Wednesday, March 30, 2016

A Yard of Graves

Nathaniel Starnes lies roughly six-feet below the grass here at our feet. By the date on his headstone, he's been lying in that position for roughly 13 years. He's wearing what was - at the time of his burial - a brand new suit, in a style he never would have bought for himself, but which his mother quite adored.

Nathaniel Starnes was a poet. He wrote some of the most beautiful, most profound, most heart-wrenchingly humanverses you will never read. He scribbled them on napkins and bits of scrap paper; but he never thought they were good enough. The majority of his work is now buried beneath all the refuse and rubbish of the county landfill, seventeen miles from here.

Right next to Nate - his friends called him Nate - is Carrie McCarthy. Carrie wanted to be a writer too; but she never wrote anything. She spent years daydreaming about the novel she wanted to write. She knew her characters so well she knew their birthdays. Not just what they looked like, or what they did but how they felt. She understood their hopes and desires - and all things that stopped them from achieving their dreams. Her widower found a box of notes and outlines, but didn't know what to make of them. They now lie, forgotten, below sixteen bags of garbage in the same landfill as the majority of Nate's poetry.

Carrie's been dead for six years now, buried under the earth; and no one will ever read her novel.

Dr. Martin Mallory is buried over there. Five months dead and barely out of med-school. Martin had an almost innate understanding of the human body and the maladies that effect it. He was toying around with an idea about how to trick cancer cells into turning on themselves. I don't understand the specifics; but apparently he would have paved the way toward a cancer cure in the next few years. He never told anyone about it, though. He thought it was just too easy. It couldn't be that easy. He was sure he was missing something; and he didn't want people to laugh.

No one laughed when the lowered his coffin into the ground over there, and covered it with dirt. He's gone now. They're all gone. And they took so much with them that we'll never know.

Danny Carson over here - six feet down. He died in 1985. He never would have written anything profound, or discovered anything that would've changed the world. Danny Carson was funny, though. He had such a great sense of humor. He was pretty good with an engine, too. Liked to fix things.

He dreamed of being a stand-up comic. Sometimes he would try to work up a good routine. He jotted down notes about all the funny things that happened throughout the day - about all things that happened in the world that weren't funny, unless...

But again, he was worried that people would laugh. Well... not like that. He never really believed he was funny. He thought people would laugh at him, instead of his jokes.

There's nothing wrong with fixing cars. It's a vital service; and Danny was good at it, as I've said. He would've been an amazing comedian, though. He might not have changed the world, but he sure would have made people laugh. Now he's gone. No one will ever see the world in quite the same way again.

All of these graves. All of these unrealized dreams; all now forgotten. All the things they never did. All this waste. That's the thing that's wrong.

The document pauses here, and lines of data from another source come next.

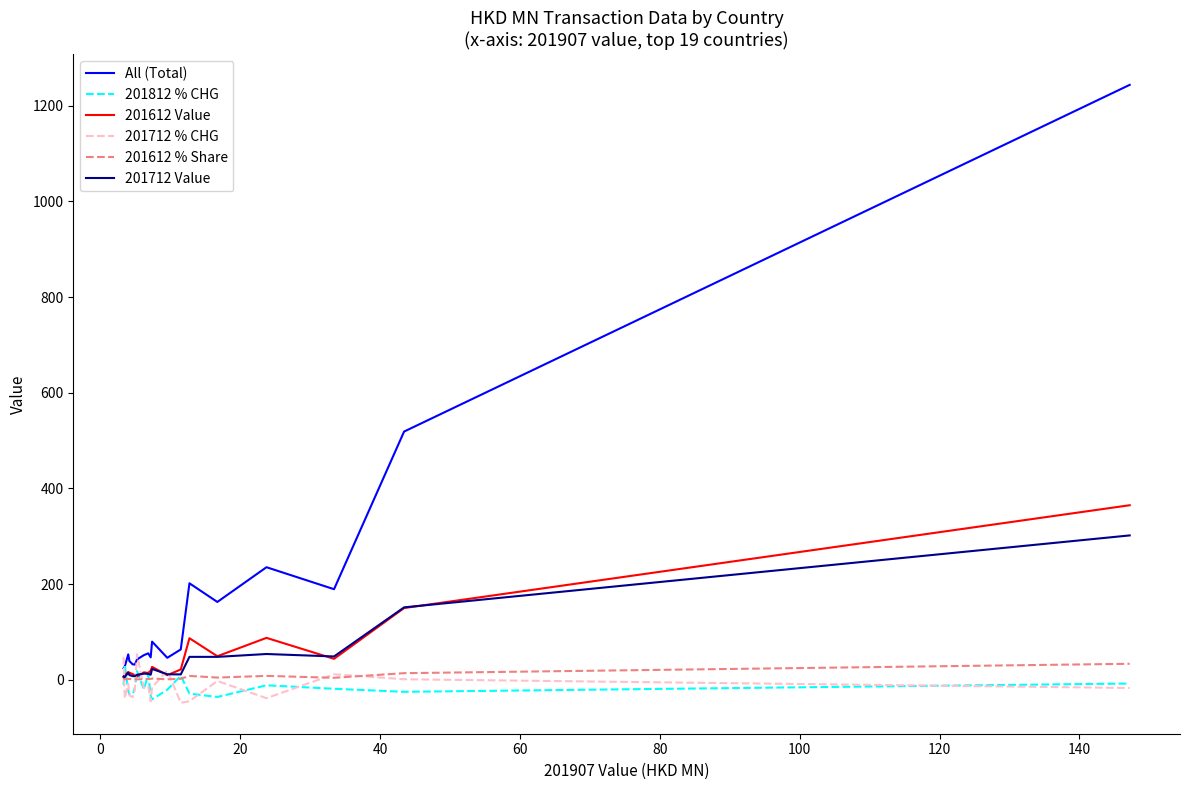

What is the smallest value displayed?

-48.3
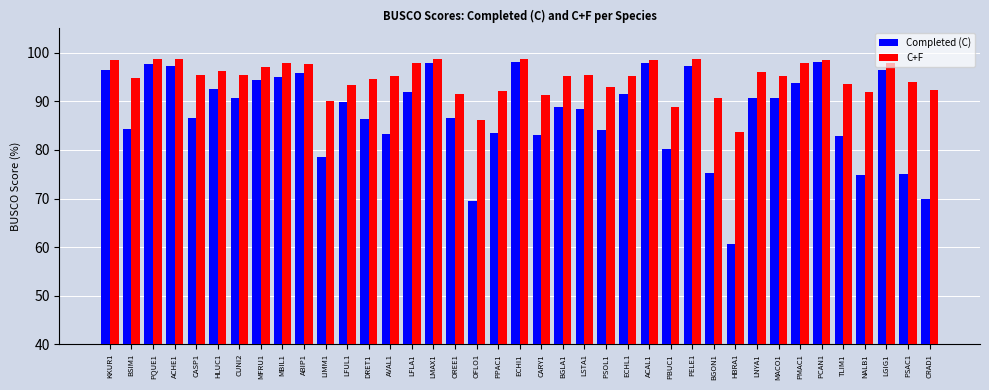

Is the value of C+F at HBRA1 greater than the value of Completed (C) at PQUE1?

No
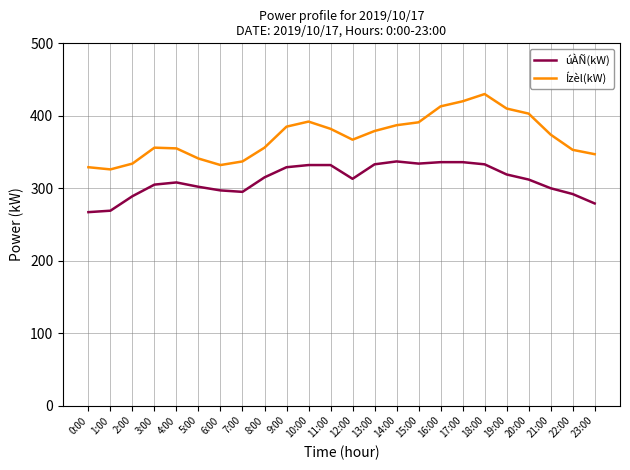

Is it true that Ízèl(kW) equals 134 at 1:00?

False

A graveyard is not just where we bury the dead. It's where dreams lie unfulfilled. It's where goals wither away to nothing. A graveyard is a monument to all things we never did because we were afraid, or unsure, or... just didn't have the time.

We don't teach each other how to believe in ourselves. We go to school to learn math and how to read and write, but how do we learn confidence? How do we learn the determination necessary to follow through on all the things we wish we could do? All the things we should have done?